STORED DATA:
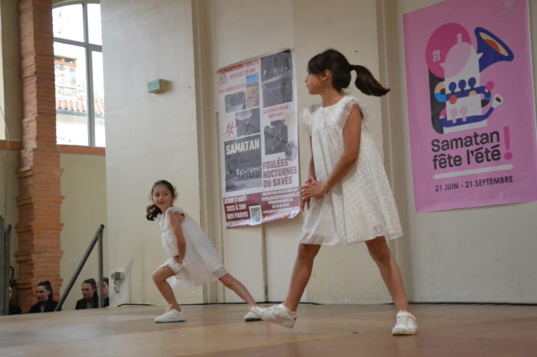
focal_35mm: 60
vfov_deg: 22.6
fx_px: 895
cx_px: 268
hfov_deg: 33.4
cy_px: 178
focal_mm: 40
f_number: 4.5
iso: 3200
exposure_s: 1/250
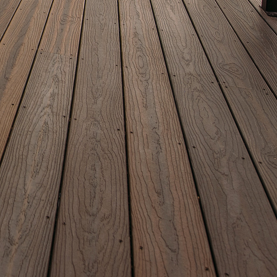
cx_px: -137
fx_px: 453
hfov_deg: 25.6
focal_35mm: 50
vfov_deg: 27.8
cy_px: -90
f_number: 5
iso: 100
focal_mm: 14
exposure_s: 1/250
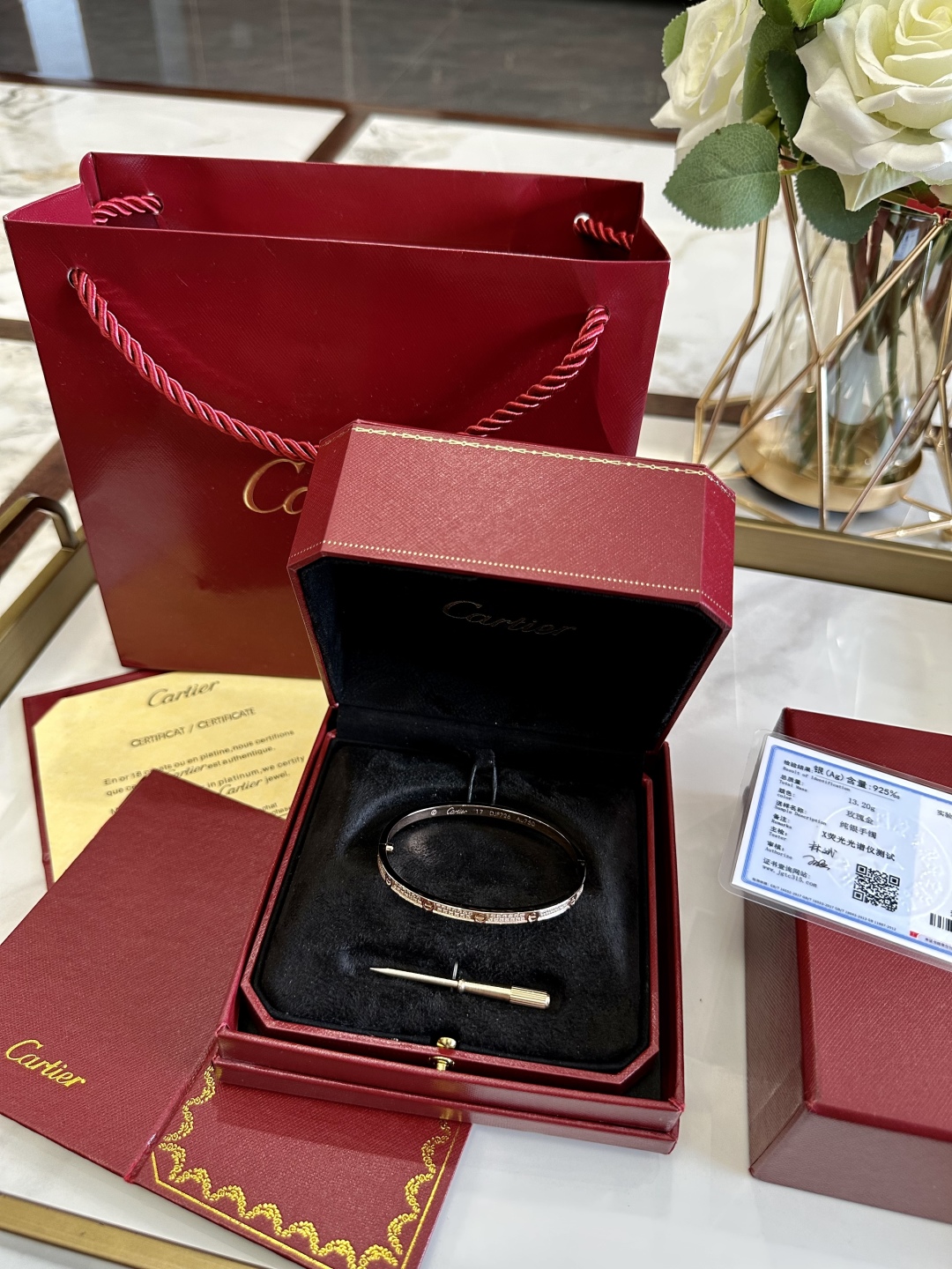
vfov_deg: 71.6
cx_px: 476
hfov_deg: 56.8
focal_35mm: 24
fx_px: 880
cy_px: 634
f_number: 1.78
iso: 250
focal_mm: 6.86
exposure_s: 1/50
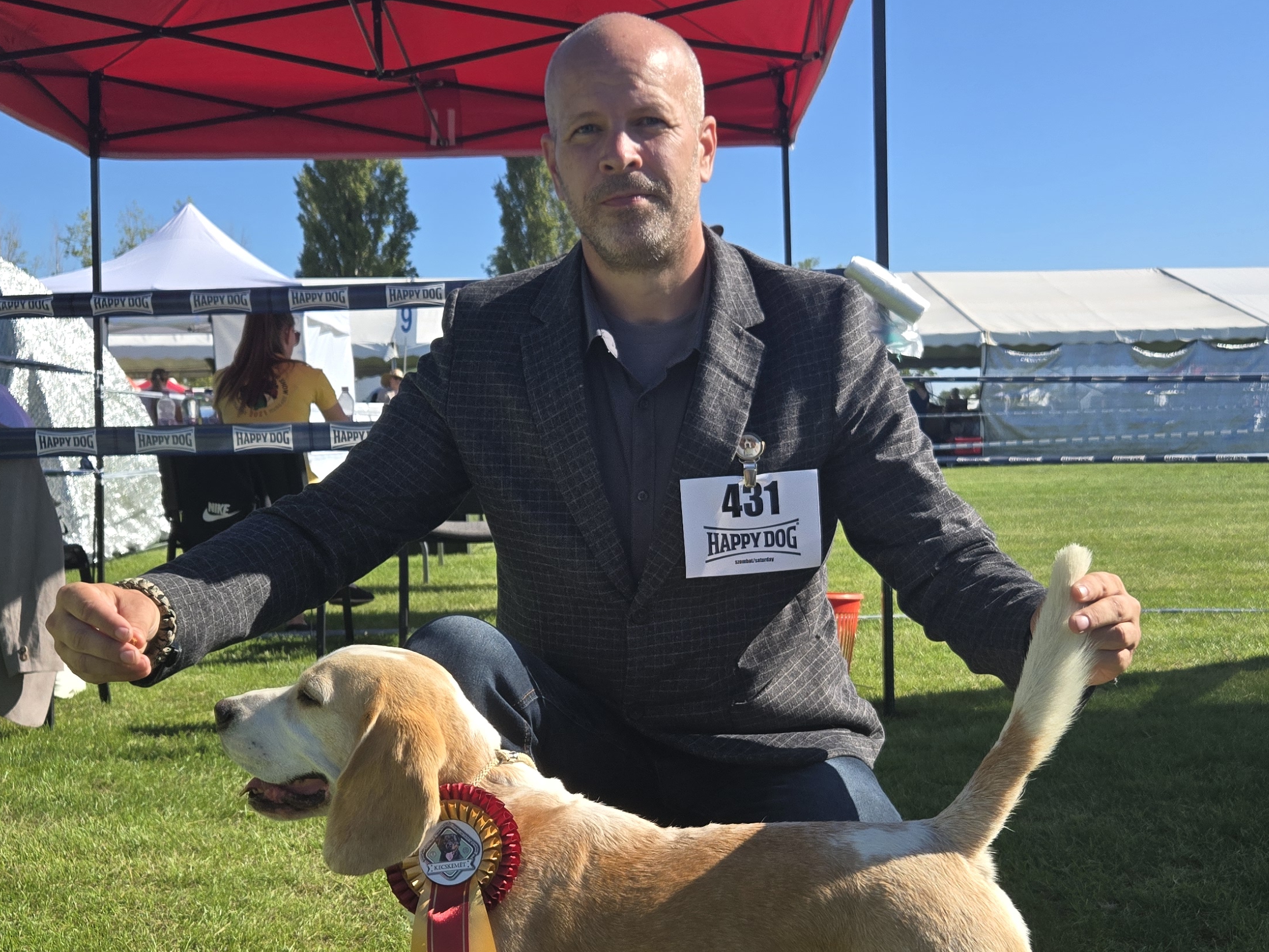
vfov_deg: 34.1
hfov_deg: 44.8
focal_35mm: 42
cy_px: 619
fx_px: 1540
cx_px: 680
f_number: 1.8
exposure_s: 1/2921
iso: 50
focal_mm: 5.4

YOUR TASK: Would you please output each record exactly, leaving the images out?

RESPONSE TO THE EXERCISE:
focal_35mm: 60
vfov_deg: 22.6
fx_px: 895
cx_px: 268
hfov_deg: 33.4
cy_px: 178
focal_mm: 40
f_number: 4.5
iso: 3200
exposure_s: 1/250
cx_px: -137
fx_px: 453
hfov_deg: 25.6
focal_35mm: 50
vfov_deg: 27.8
cy_px: -90
f_number: 5
iso: 100
focal_mm: 14
exposure_s: 1/250
vfov_deg: 71.6
cx_px: 476
hfov_deg: 56.8
focal_35mm: 24
fx_px: 880
cy_px: 634
f_number: 1.78
iso: 250
focal_mm: 6.86
exposure_s: 1/50
vfov_deg: 34.1
hfov_deg: 44.8
focal_35mm: 42
cy_px: 619
fx_px: 1540
cx_px: 680
f_number: 1.8
exposure_s: 1/2921
iso: 50
focal_mm: 5.4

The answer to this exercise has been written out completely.